Task objective:
After locating the line with "pinky tip: (449, 685)" below, output it and each following line exactly, stopping after the line with "ring pip: (182, 195)". No pictures.

Task data:
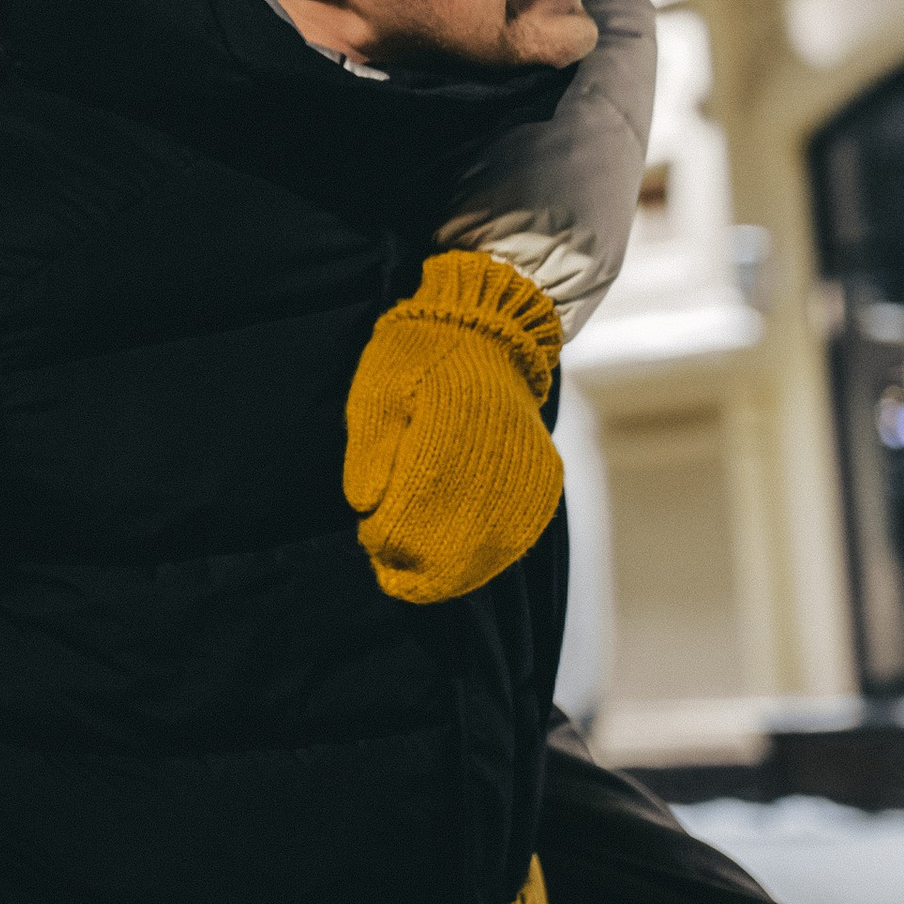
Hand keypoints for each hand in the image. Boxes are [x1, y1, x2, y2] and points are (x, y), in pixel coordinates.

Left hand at [344, 251, 562, 604]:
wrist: (484, 323)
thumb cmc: (418, 352)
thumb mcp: (377, 388)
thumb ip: (370, 447)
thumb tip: (364, 506)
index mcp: (449, 431)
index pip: (418, 507)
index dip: (391, 539)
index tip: (371, 542)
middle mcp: (494, 455)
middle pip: (461, 537)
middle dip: (424, 564)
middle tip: (393, 574)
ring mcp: (524, 466)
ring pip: (497, 540)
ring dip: (459, 567)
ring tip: (424, 580)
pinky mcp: (539, 470)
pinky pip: (523, 524)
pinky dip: (494, 551)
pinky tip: (468, 566)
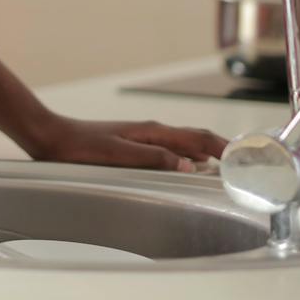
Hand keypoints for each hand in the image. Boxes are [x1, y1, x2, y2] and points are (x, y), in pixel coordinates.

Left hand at [22, 114, 226, 171]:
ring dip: (206, 152)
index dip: (223, 147)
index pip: (198, 137)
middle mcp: (151, 131)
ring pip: (184, 143)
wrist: (53, 138)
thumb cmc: (81, 147)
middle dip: (221, 149)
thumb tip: (190, 165)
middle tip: (244, 164)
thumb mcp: (118, 155)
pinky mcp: (134, 144)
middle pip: (195, 137)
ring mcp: (143, 137)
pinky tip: (190, 167)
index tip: (246, 158)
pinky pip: (170, 149)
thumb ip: (154, 158)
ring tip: (225, 166)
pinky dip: (188, 156)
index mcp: (152, 131)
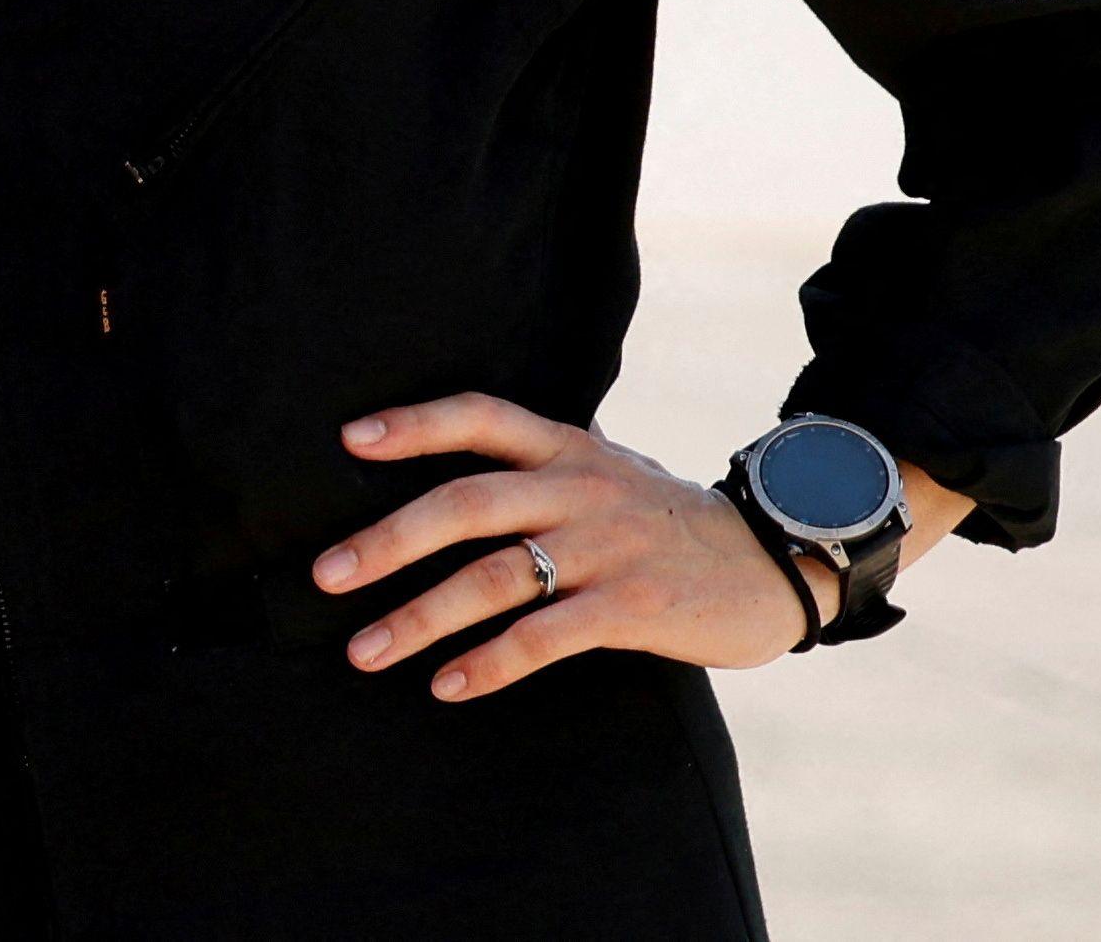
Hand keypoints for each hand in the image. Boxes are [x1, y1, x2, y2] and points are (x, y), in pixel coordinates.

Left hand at [314, 393, 808, 702]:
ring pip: (495, 577)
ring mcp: (606, 545)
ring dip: (420, 617)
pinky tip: (449, 685)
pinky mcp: (633, 604)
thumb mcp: (606, 471)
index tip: (350, 440)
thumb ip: (540, 467)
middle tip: (326, 574)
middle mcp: (579, 487)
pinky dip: (490, 663)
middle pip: (466, 503)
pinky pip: (545, 636)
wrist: (774, 560)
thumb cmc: (666, 520)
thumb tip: (453, 469)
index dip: (415, 423)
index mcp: (567, 447)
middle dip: (388, 539)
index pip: (480, 416)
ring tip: (365, 650)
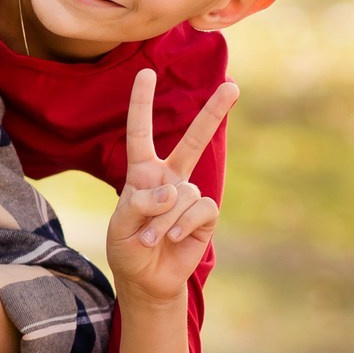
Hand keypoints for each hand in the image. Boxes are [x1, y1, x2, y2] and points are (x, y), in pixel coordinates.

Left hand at [106, 70, 235, 308]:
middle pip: (191, 141)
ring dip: (163, 220)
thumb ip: (138, 204)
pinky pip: (198, 209)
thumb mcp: (120, 227)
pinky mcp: (205, 215)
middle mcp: (169, 178)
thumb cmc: (128, 248)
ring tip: (150, 239)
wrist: (147, 279)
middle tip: (233, 86)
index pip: (141, 133)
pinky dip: (181, 225)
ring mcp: (189, 195)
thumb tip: (172, 190)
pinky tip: (171, 239)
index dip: (141, 104)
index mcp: (142, 173)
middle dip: (213, 114)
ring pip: (182, 195)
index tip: (146, 73)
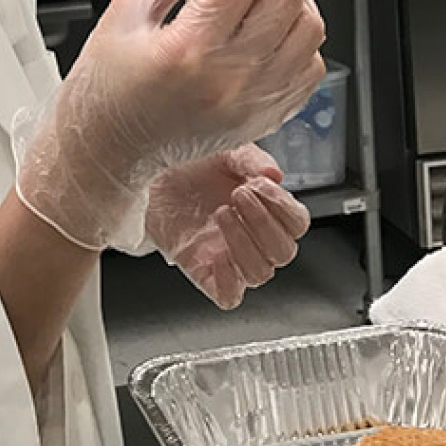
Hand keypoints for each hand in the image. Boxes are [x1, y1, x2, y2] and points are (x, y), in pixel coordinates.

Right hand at [14, 0, 324, 249]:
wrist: (110, 149)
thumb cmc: (107, 84)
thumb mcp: (129, 9)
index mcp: (188, 49)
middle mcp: (230, 79)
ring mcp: (254, 103)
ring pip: (308, 26)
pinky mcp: (266, 116)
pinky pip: (309, 63)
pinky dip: (297, 32)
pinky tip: (266, 22)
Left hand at [145, 146, 309, 308]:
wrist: (148, 169)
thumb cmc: (189, 162)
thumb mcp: (225, 150)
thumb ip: (252, 160)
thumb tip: (275, 175)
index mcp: (263, 207)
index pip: (297, 223)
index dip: (285, 208)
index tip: (261, 185)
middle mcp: (250, 235)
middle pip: (283, 252)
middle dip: (263, 222)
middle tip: (238, 195)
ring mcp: (228, 256)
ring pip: (260, 273)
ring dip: (244, 243)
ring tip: (221, 212)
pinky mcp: (203, 271)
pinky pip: (229, 296)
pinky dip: (230, 282)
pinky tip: (218, 254)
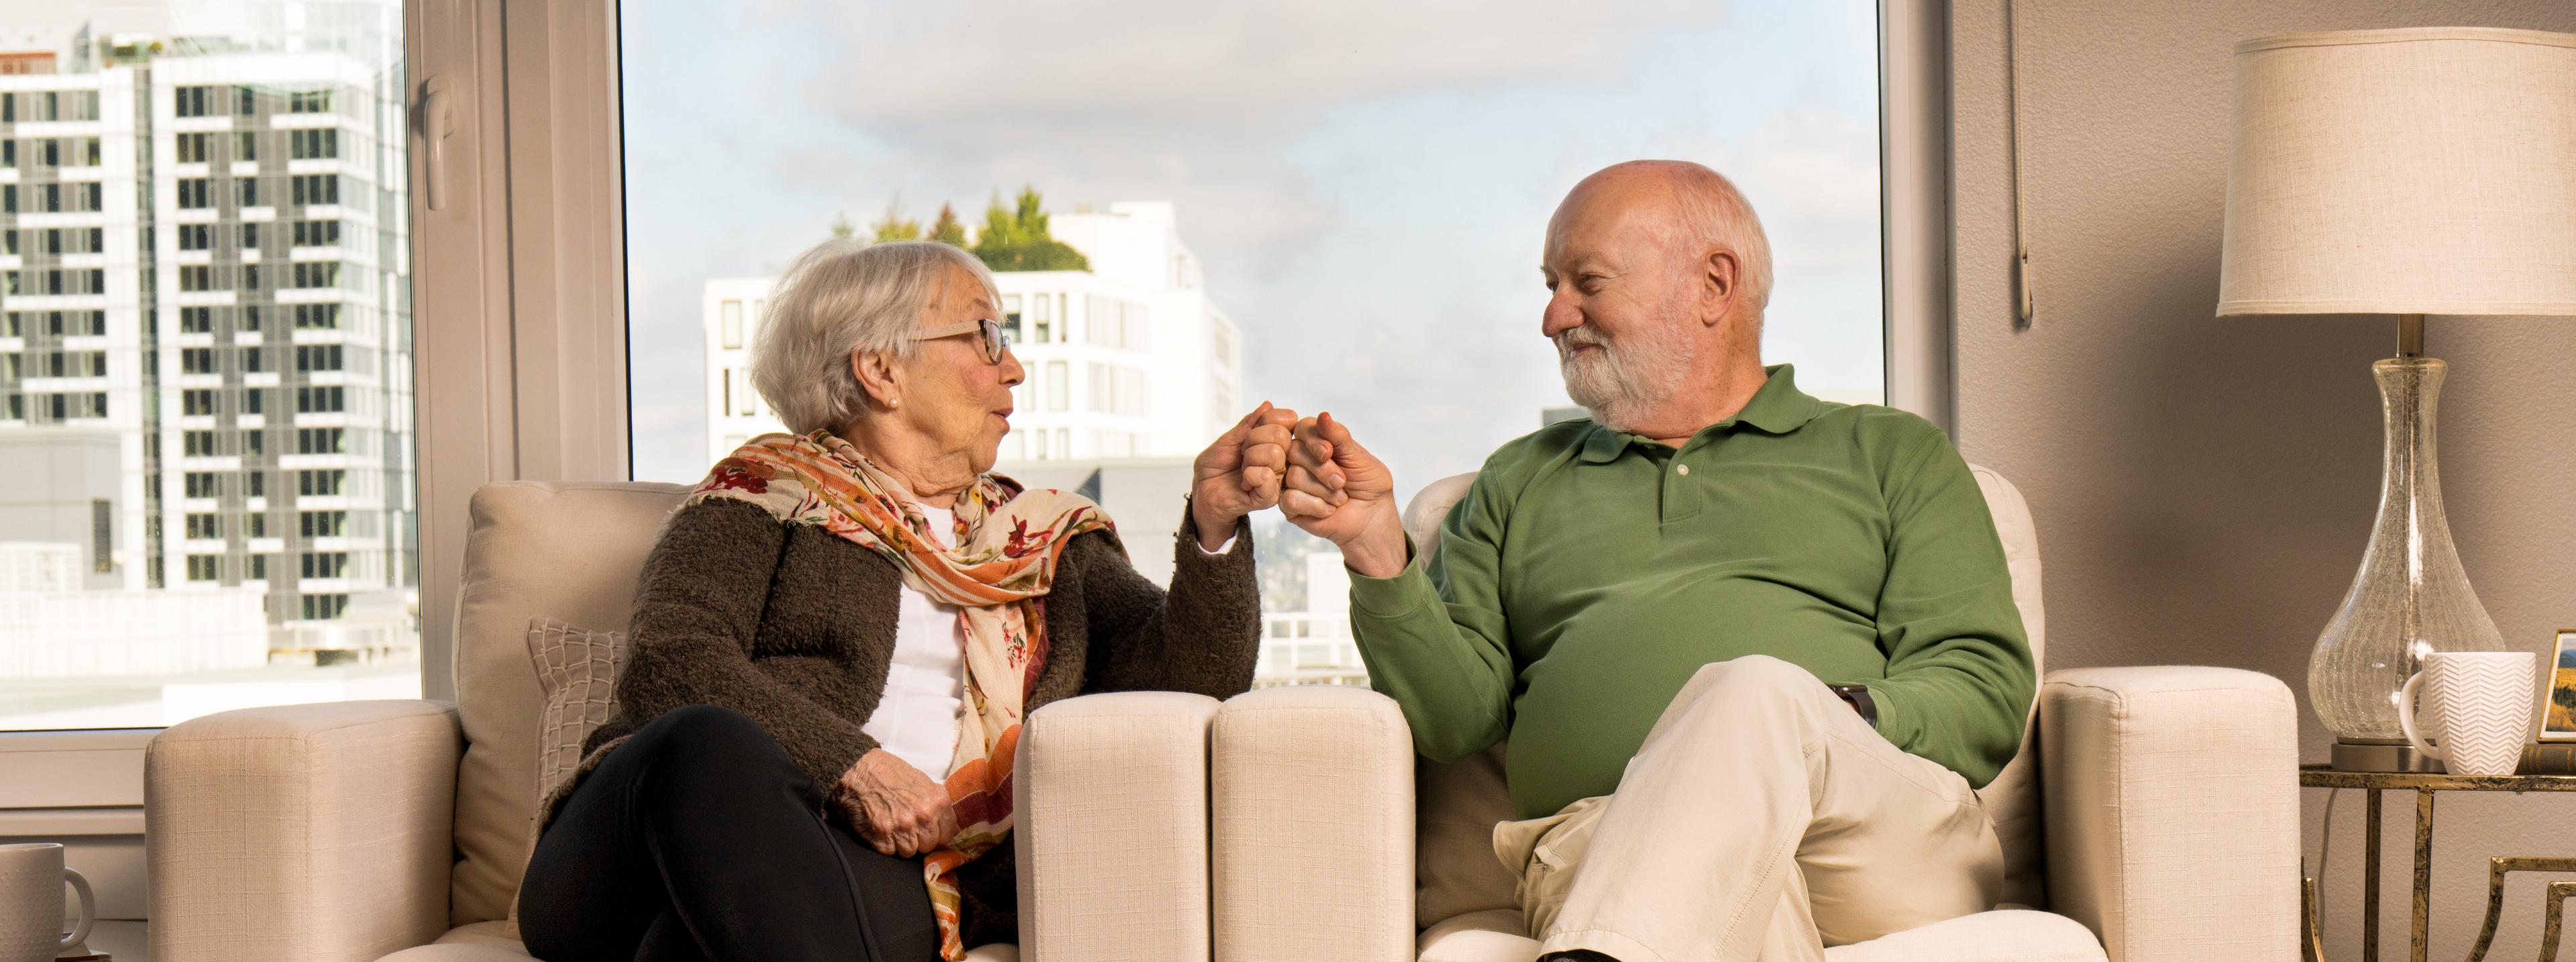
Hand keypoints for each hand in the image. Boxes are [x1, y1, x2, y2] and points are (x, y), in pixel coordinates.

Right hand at [835, 749, 958, 857]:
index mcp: (938, 801)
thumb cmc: (892, 774)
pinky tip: (881, 828)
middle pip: (929, 846)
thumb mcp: (923, 782)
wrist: (860, 770)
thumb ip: (939, 806)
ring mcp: (902, 827)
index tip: (928, 830)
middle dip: (919, 839)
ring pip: (910, 852)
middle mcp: (923, 815)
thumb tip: (953, 829)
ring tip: (893, 826)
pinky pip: (890, 852)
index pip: (948, 834)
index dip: (938, 834)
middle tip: (907, 826)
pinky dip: (885, 844)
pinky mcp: (882, 837)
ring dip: (901, 843)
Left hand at [1191, 402, 1297, 550]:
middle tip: (1242, 454)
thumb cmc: (1216, 467)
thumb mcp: (1229, 438)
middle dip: (1252, 439)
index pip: (1288, 418)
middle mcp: (1283, 458)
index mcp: (1276, 441)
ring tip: (1243, 470)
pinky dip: (1249, 475)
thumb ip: (1248, 423)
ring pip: (1274, 454)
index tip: (1247, 435)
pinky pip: (1267, 476)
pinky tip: (1244, 482)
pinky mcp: (1270, 496)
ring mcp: (1279, 478)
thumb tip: (1268, 405)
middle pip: (1281, 434)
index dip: (1266, 421)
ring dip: (1249, 459)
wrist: (1203, 492)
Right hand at [1280, 412, 1406, 577]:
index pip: (1302, 428)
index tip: (1330, 452)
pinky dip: (1315, 506)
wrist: (1372, 517)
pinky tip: (1329, 510)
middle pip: (1294, 452)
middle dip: (1322, 469)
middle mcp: (1300, 459)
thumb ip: (1339, 437)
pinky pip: (1290, 499)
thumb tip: (1323, 415)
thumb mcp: (1358, 456)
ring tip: (1340, 497)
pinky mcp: (1289, 505)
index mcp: (1316, 442)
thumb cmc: (1368, 484)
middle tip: (1342, 481)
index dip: (1314, 440)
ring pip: (1294, 476)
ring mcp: (1292, 481)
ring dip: (1324, 490)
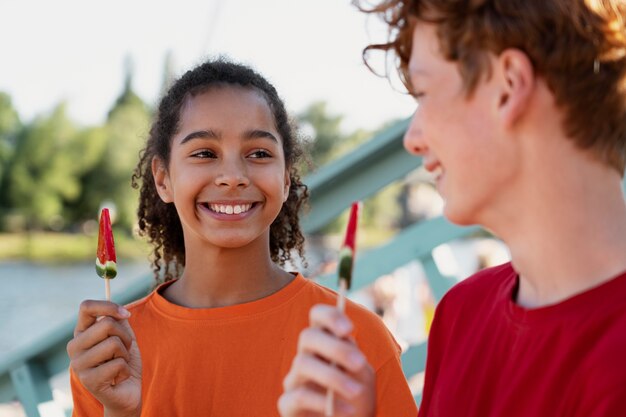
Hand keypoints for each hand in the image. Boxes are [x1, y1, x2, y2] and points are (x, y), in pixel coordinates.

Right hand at [67, 300, 141, 416]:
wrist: (127, 391)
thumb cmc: (124, 361)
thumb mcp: (123, 336)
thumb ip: (118, 320)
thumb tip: (119, 310)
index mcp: (81, 332)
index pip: (86, 307)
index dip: (109, 306)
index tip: (126, 314)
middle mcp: (74, 346)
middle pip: (106, 324)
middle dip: (125, 336)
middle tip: (124, 350)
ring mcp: (78, 364)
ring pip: (113, 343)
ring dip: (125, 354)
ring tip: (120, 364)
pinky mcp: (88, 380)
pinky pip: (118, 363)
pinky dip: (125, 369)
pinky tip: (118, 377)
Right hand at [278, 304, 374, 416]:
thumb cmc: (356, 397)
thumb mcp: (361, 375)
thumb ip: (353, 356)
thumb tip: (345, 340)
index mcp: (325, 343)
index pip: (317, 316)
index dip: (330, 316)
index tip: (349, 329)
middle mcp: (306, 355)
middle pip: (307, 336)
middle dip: (335, 347)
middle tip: (359, 363)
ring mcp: (294, 379)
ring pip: (301, 363)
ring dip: (333, 377)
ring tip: (356, 391)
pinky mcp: (287, 404)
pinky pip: (298, 396)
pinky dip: (324, 402)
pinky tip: (347, 410)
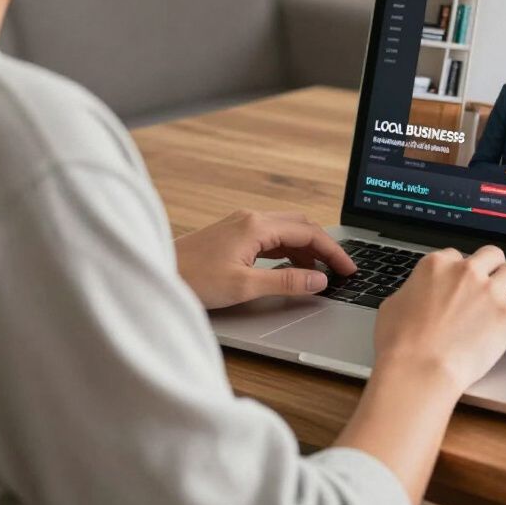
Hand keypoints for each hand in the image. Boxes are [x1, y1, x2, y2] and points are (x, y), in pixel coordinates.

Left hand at [174, 209, 355, 309]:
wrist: (157, 273)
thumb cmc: (193, 279)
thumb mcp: (245, 286)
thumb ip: (286, 281)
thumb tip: (319, 281)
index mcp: (256, 226)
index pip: (308, 233)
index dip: (333, 251)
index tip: (349, 269)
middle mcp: (251, 218)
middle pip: (300, 226)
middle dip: (324, 246)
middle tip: (340, 270)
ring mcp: (241, 224)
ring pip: (286, 230)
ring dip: (305, 249)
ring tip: (319, 274)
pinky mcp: (233, 234)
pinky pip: (271, 236)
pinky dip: (288, 250)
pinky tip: (290, 268)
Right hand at [373, 246, 505, 394]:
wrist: (418, 369)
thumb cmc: (399, 344)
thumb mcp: (393, 306)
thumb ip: (409, 292)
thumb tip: (413, 296)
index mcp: (436, 265)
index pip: (456, 255)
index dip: (462, 270)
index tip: (465, 283)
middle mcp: (465, 271)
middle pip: (491, 254)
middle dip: (495, 267)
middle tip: (496, 283)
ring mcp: (488, 292)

Written response:
pinky tip: (449, 685)
pinky mcp: (633, 604)
thumb mcp: (606, 471)
index tip: (350, 440)
thumb ip: (540, 467)
middle tip: (326, 574)
middle mcp: (579, 487)
pinky dip: (490, 663)
middle pip: (466, 503)
pinky pip: (545, 636)
wrist: (774, 560)
thumb cmc: (666, 520)
thumb tip: (453, 469)
index dip: (415, 423)
index mcp: (567, 447)
middle dip: (388, 539)
index pip: (480, 416)
ring tip: (365, 650)
Hand keypoints for each hand in the image. Boxes are [x1, y1, x2, y2] and points are (x, y), in pixel coordinates.

Left hand at [106, 70, 235, 308]:
middle pip: (191, 141)
ring dip: (163, 220)
thumb ip: (138, 204)
pinky pip: (198, 209)
thumb mcp: (120, 227)
pinky mcp: (205, 215)
middle mcp: (169, 178)
thumb cmc: (128, 248)
ring tip: (150, 239)
wrist: (147, 279)
middle tip: (233, 86)
index pip: (141, 133)
pinky dip: (181, 225)
ring mcp: (189, 195)
thumb tip: (172, 190)
pinky tip: (171, 239)
index dip: (141, 104)
index mcp: (142, 173)
middle dip: (213, 114)
ring pip: (182, 195)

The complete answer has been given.